Account Coordinator Smita Schworer was able to sit down with Sam for a few minutes to talk through the origins of the Bucket List and some of his findings, as well as two components of The Bucket List: demystification of trends and “Rugged Individualist” profile stories.
Smita Schworer: How did The Bucket List come to be?
Sam Whitmore: “The Bucket List” is our way of capturing the storytelling themes that most often recur in the big media-brand titles.
SS: You mentioned in your training that pitching is very formula driven, can you expand on that?
SW: Sometimes a movie or book is considered to be “formulaic” if its nature and outcomes are predictable. So it is with journalistic narratives, where the editors seek a specific goal and know how to achieve it. This is good news for PR pros: if they can identify the elements, they can use them to construct “modular” stories of their own.

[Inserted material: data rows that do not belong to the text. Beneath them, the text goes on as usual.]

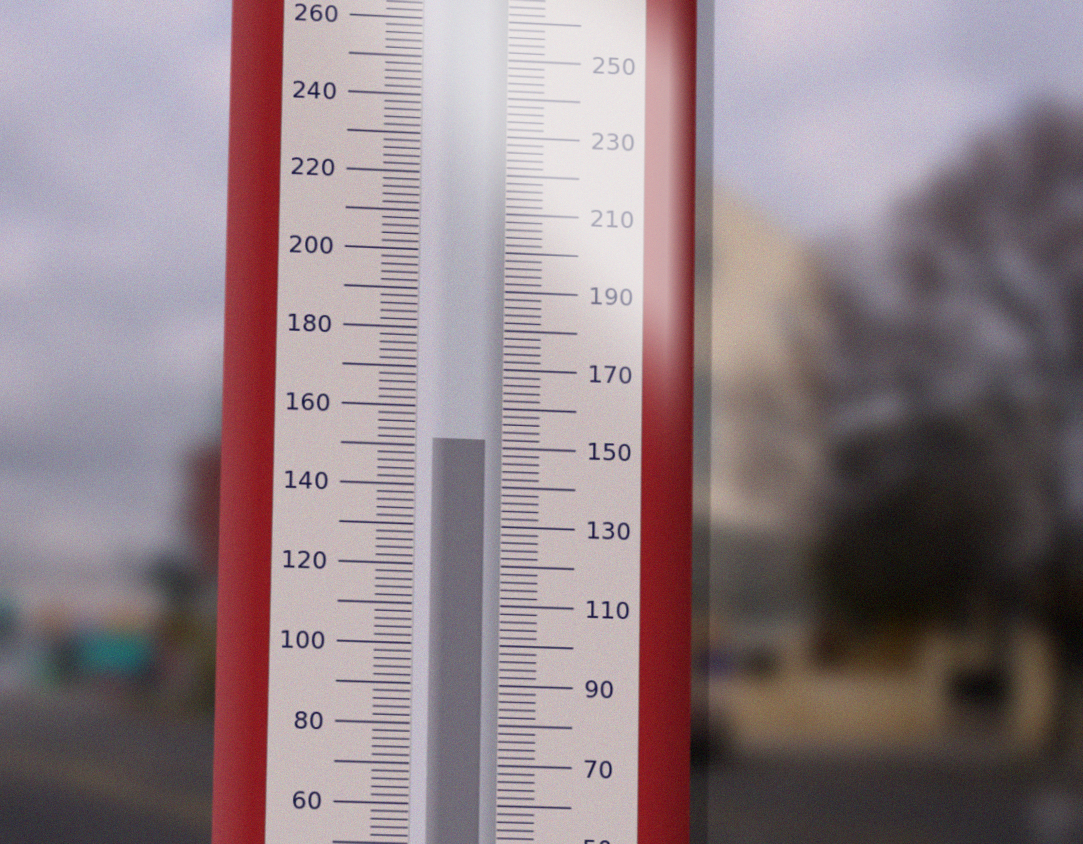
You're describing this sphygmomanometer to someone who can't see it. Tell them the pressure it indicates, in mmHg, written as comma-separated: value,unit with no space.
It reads 152,mmHg
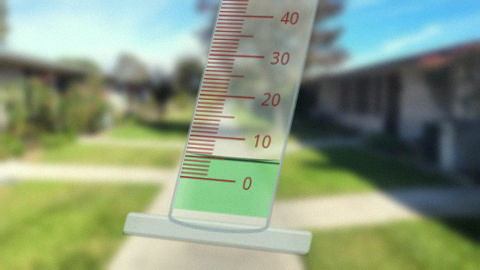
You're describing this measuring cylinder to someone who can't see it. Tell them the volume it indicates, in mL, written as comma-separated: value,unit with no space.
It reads 5,mL
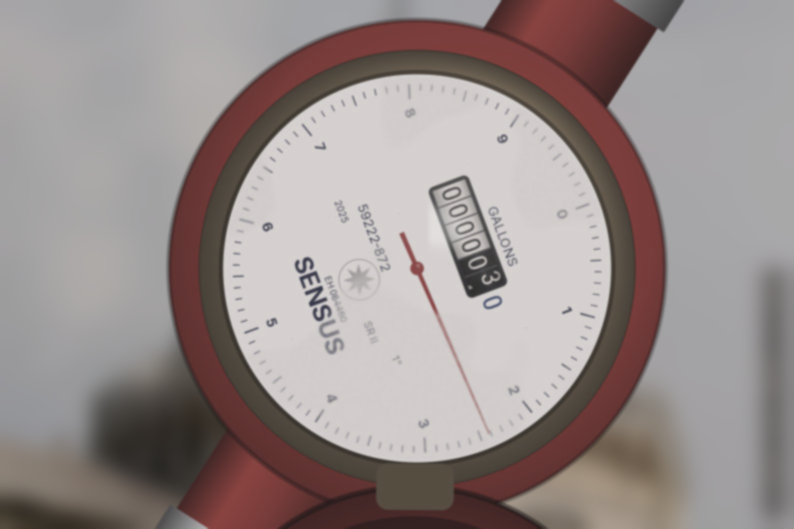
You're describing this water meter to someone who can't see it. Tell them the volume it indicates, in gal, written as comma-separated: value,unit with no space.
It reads 32.4,gal
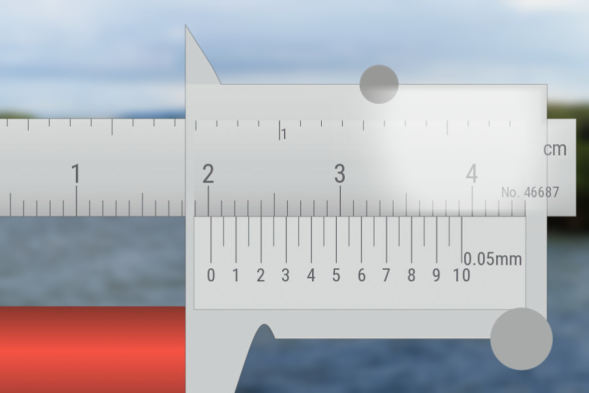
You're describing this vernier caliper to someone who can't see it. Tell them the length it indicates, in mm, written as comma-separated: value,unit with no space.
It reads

SS: Making a very technical product launch appeal to the masses is the norm at Text 100. Can you share a few examples of how PR professionals can use demystification when pitching a tech-heavy story out?
SW: Many PR pros see the “demystification” story type as the “explainer.” Good documentation is an “explainer” too… but few would pitch an editor documentation. To demystify a topic or trend is to paint the future: behind these new buzzwords and players is a new market which (a) stands to disrupt existing markets and (b) will bring about new winners – companies and the executives who run them.
SS: We would all love to get our executives more positive publicity. How do you effectively paint the picture of a “rugged individualist” without having them come across as self-absorbed?
SW: It’s true that most executives would rather promote their team than take credit themselves. How do you profile such a person? Brainstorm a “360-degree review” the way HR does. Imagine HR-style interviews with subordinates, investors, competitors, frenemies… and then picture a word cloud with all the transcripts. What would the five most prominent words be? If you have an angle, it will be in those five words.